▶ Exercise description
Copy the FPGA text from "The interesting feature" to "will use VHDL.", swapping "VHDL" for "Verilog".

*** Passage Section Begins ***

Figure 1: Shows the generic fabric of FPGAs.

The interesting feature of FPGAs is that we can change the connections of the fabric statically or on-the-fly depending on the computation. To define such a fabric, the user provides a hardware description or a schematic design. To work with large structures, a hardware description language (HDL) is preferred; there exists several HDLs and in this class we will use VHDL.

The tool-chain to compile the HDL onto the fabric happens in several steps. These steps are logical synthesis, translation, technology mapping, and placement and routing. Logical synthesis is the process of abstracting the HDL in terms of logical gates; an example is Berkeley's ABC. The logical synthesis process uses algorithms and data structures to reduce and optimize the logical gates for several design strategies, including area and delay. When the logical synthesis process is complete, the data is sent to translation. The translation is the first step in the implementation process, where all inputs, outputs, and design constraints are put into a logical structure to be used for the target fabric; translation then sends the data to technology mapping. Technology mapping takes the logical structure and creates lower-level primitives for placement and routing; and example is VPR. Placement and routing then takes the primitives and places these on the specific fabric with all logical structure and interconnect.
Finally, a bitstream is then created to upload to the specific FPGA. With the bitstream, the design can be uploaded to the FPGA for physical operation.

*** Passage Section Ends ***
*** Data section Section Begins ***

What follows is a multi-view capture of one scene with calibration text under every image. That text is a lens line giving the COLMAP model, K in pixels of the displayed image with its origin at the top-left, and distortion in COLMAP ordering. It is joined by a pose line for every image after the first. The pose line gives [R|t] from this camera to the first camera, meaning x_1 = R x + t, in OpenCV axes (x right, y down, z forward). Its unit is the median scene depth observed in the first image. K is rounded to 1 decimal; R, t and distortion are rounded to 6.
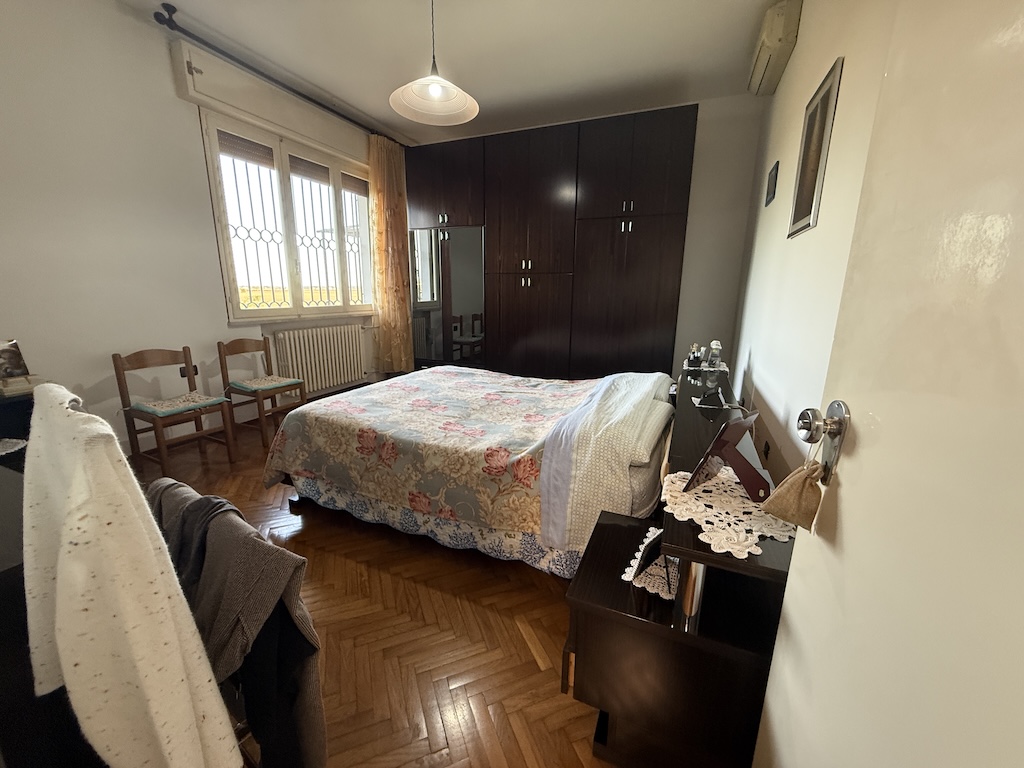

*** Data section Section Ends ***

▶ Exercise result
The interesting feature of FPGAs is that we can change the connections of the fabric statically or on-the-fly depending on the computation. To define such a fabric, the user provides a hardware description or a schematic design. To work with large structures, a hardware description language (HDL) is preferred; there exists several HDLs and in this class we will use Verilog.